Gravidez Tardia e Psicanálise: Reflexões Sobre o Tempo, Desejo e Maternidade
- Tainar Undália

- 22 de out. de 2024
- 2 min de leitura
A gravidez tardia é um fenômeno que carrega camadas profundas de significados, emoções e transformações. Para muitas mulheres, engravidar em um momento mais avançado da vida envolve revisitar sonhos, expectativas e até medos antigos.

Sob a lente da psicanálise, esse processo se revela como uma oportunidade singular de reconexão com o próprio desejo, com a história de vida e com o sentido de ser mãe.
A maternidade, em qualquer idade, está intrinsecamente ligada ao inconsciente — às experiências vividas, aos vínculos que moldaram a infância, e às relações que, ao longo do tempo, construímos com nós mesmas. Quando uma mulher decide ou se encontra grávida em uma fase mais madura, não é apenas o corpo que passa por mudanças; a psique também é profundamente tocada. A gravidez tardia muitas vezes surge em um momento em que a mulher já percorreu um caminho significativo em sua vida pessoal e profissional, questionando papeis e ressignificando sua trajetória.
Na psicanálise, o desejo ocupa um lugar central. O desejo de ser mãe, por vezes adiado ou suprimido em função de outros projetos, pode ressurgir com uma força inesperada.

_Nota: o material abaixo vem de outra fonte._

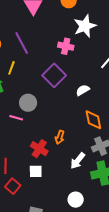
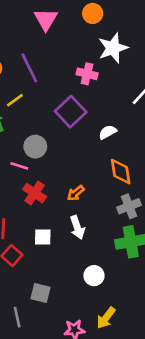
yellow line: (11, 68) -> (15, 100), turned 32
orange arrow: (60, 137) -> (76, 193), turned 32
red cross: (39, 149) -> (35, 193), moved
white arrow: (78, 161) -> (77, 227), moved, turned -60

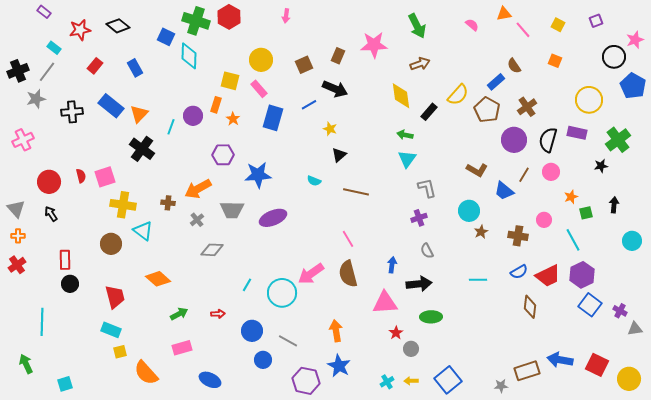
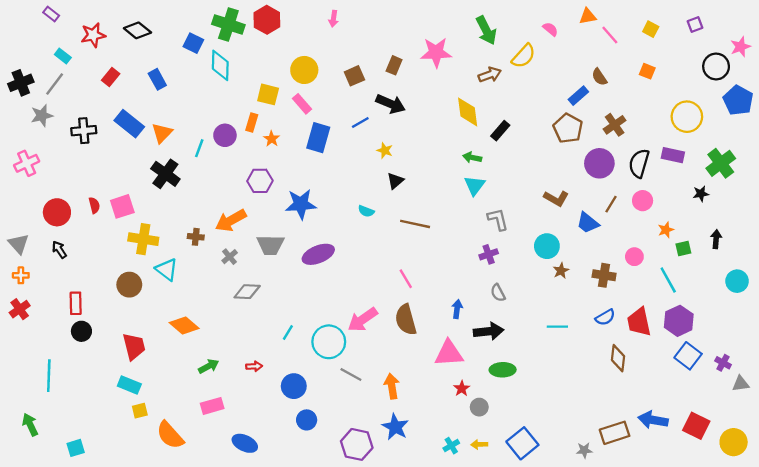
yellow semicircle: (458, 95) -> (524, 56), moved
red trapezoid: (548, 276) -> (639, 322), turned 104
gray line: (288, 341) -> (351, 374), moved

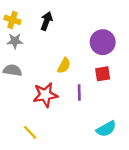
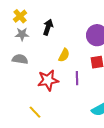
yellow cross: (13, 20) -> (20, 16), turned 32
black arrow: (46, 21) -> (48, 27), moved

Não se trata apenas de ter um filho, mas do que esse filho representa em termos de continuidade, legado e até de cura de feridas internas. O inconsciente, sempre ativo, carrega consigo fantasias e significados profundos sobre a maternidade, muitos dos quais podem ganhar nova luz quando o tempo da vida se estende, e a mulher se encontra frente à possibilidade de ser mãe em um contexto diferente daquele imaginado na juventude.
Mas junto ao desejo, surgem também os medos — a saúde do bebê, a capacidade física, a ansiedade sobre o futuro. Esses sentimentos são legítimos e encontram na psicanálise um espaço seguro para serem elaborados. A gravidez tardia, com suas particularidades, oferece uma oportunidade rara para a mulher mergulhar em si mesma, revisitar suas escolhas e confrontar o que de fato é essencial para ela. É um momento de ressignificação, onde o passado, o presente e o futuro se encontram de maneira muito íntima.
A maternidade, independente da idade, é um ato de amor. No entanto, na gravidez tardia, há uma sabedoria que acompanha esse amor — um olhar mais maduro, talvez mais compassivo, sobre o que é ser mãe. A mulher não está apenas criando uma nova vida, mas também recriando a si mesma, com todos os aprendizados, cicatrizes e conquistas que traz consigo.
A psicanálise nos ensina que o desejo é sempre presente, sempre vivo, e que a maternidade, em qualquer fase da vida, é uma oportunidade de nos conectarmos profundamente com esse desejo. Seja na juventude ou em uma fase mais madura, ser mãe é, acima de tudo, um caminho de autodescoberta, amor e transformação.